PROBLEM TO WORK ON - Will you quote precisely the lines that run from the top of the material below to the line containing "Популярные материалы", both ends included?

────────────────────────────────────────

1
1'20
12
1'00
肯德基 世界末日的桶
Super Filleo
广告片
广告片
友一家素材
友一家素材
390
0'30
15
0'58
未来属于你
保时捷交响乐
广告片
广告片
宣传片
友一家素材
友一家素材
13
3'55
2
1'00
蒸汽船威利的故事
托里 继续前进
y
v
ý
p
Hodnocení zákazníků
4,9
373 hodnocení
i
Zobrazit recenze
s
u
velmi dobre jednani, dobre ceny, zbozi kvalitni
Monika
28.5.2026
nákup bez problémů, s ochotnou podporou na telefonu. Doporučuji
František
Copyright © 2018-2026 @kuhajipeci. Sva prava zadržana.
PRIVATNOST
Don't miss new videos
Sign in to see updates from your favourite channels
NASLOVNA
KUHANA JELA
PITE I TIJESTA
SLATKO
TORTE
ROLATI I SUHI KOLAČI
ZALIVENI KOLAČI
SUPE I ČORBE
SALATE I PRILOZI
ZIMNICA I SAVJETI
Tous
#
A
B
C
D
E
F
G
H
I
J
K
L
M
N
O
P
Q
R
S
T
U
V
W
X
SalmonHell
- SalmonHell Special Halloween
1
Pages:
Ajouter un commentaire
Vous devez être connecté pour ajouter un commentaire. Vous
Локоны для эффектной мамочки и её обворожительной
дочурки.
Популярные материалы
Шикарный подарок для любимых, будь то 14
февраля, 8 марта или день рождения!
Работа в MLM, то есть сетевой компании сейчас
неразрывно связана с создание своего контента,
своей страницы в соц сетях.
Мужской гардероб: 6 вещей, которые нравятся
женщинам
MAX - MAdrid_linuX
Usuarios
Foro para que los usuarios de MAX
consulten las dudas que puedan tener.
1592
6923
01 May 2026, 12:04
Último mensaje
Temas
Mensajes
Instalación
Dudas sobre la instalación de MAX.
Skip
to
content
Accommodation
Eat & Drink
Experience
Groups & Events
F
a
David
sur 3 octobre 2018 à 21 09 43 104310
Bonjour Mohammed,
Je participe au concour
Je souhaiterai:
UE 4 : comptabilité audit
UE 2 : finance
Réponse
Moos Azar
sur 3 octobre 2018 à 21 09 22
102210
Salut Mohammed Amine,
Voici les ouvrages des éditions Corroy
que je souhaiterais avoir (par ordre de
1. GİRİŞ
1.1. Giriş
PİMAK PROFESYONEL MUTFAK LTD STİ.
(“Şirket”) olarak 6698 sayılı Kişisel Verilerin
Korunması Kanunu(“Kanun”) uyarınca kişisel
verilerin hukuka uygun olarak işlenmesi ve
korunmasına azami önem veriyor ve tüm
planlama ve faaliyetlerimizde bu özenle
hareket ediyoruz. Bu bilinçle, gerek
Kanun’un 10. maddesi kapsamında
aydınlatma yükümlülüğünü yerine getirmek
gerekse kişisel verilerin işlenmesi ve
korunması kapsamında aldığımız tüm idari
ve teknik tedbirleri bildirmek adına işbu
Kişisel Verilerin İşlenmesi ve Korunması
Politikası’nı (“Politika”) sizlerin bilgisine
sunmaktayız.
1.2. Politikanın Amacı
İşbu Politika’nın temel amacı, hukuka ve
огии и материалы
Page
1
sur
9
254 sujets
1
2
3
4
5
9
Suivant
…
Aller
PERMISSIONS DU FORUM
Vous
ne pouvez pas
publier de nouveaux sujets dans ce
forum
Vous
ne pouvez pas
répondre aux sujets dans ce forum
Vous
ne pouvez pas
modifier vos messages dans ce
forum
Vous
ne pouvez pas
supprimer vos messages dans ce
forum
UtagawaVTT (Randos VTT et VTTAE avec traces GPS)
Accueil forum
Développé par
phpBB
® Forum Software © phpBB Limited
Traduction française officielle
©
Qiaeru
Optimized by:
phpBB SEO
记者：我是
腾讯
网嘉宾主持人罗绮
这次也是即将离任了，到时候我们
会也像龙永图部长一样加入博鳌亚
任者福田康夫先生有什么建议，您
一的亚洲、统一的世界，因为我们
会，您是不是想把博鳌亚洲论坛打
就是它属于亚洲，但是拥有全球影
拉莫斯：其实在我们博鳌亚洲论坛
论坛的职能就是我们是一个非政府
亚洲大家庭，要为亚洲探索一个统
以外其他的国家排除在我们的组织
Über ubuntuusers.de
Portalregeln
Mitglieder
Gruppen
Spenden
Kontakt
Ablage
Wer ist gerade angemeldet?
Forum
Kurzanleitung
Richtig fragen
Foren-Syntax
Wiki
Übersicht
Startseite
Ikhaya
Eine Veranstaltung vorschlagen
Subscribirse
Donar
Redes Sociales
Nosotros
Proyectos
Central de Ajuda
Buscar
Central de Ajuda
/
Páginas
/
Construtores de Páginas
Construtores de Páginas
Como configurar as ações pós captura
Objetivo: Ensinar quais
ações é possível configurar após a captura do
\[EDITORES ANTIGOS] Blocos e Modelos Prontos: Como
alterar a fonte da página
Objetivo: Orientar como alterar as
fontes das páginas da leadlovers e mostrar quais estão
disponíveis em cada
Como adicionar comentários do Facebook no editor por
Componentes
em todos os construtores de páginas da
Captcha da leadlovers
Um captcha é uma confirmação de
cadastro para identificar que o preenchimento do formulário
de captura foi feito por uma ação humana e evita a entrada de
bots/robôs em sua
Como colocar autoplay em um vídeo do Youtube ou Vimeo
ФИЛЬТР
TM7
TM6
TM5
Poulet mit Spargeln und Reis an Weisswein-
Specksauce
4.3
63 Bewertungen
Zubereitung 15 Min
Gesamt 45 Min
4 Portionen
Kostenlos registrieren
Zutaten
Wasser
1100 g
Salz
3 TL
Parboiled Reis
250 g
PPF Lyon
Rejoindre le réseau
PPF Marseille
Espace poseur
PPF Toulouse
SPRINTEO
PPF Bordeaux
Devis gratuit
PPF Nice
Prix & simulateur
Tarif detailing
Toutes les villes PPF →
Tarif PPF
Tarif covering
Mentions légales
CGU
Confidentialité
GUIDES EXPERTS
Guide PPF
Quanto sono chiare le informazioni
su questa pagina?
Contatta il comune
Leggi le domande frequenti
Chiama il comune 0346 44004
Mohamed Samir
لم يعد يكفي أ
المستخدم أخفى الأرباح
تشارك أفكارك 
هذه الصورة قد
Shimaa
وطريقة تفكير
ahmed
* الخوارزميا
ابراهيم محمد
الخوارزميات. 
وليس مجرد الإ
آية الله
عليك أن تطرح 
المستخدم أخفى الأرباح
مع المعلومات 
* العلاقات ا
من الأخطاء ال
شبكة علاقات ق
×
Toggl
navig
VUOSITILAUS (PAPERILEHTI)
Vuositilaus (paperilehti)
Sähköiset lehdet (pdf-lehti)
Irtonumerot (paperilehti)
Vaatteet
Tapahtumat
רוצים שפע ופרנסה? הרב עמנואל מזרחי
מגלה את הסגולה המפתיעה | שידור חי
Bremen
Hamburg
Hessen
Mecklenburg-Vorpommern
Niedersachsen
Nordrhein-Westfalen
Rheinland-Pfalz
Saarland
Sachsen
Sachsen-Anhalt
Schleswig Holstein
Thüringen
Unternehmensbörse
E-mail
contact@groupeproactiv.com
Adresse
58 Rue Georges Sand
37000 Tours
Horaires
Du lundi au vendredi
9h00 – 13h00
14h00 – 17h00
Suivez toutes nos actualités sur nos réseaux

────────────────────────────────────────

RESULT BELOW -
1
1'20
12
1'00
肯德基 世界末日的桶
Super Filleo
广告片
广告片
友一家素材
友一家素材
390
0'30
15
0'58
未来属于你
保时捷交响乐
广告片
广告片
宣传片
友一家素材
友一家素材
13
3'55
2
1'00
蒸汽船威利的故事
托里 继续前进
y
v
ý
p
Hodnocení zákazníků
4,9
373 hodnocení
i
Zobrazit recenze
s
u
velmi dobre jednani, dobre ceny, zbozi kvalitni
Monika
28.5.2026
nákup bez problémů, s ochotnou podporou na telefonu. Doporučuji
František
Copyright © 2018-2026 @kuhajipeci. Sva prava zadržana.
PRIVATNOST
Don't miss new videos
Sign in to see updates from your favourite channels
NASLOVNA
KUHANA JELA
PITE I TIJESTA
SLATKO
TORTE
ROLATI I SUHI KOLAČI
ZALIVENI KOLAČI
SUPE I ČORBE
SALATE I PRILOZI
ZIMNICA I SAVJETI
Tous
#
A
B
C
D
E
F
G
H
I
J
K
L
M
N
O
P
Q
R
S
T
U
V
W
X
SalmonHell
- SalmonHell Special Halloween
1
Pages:
Ajouter un commentaire
Vous devez être connecté pour ajouter un commentaire. Vous
Локоны для эффектной мамочки и её обворожительной
дочурки.
Популярные материалы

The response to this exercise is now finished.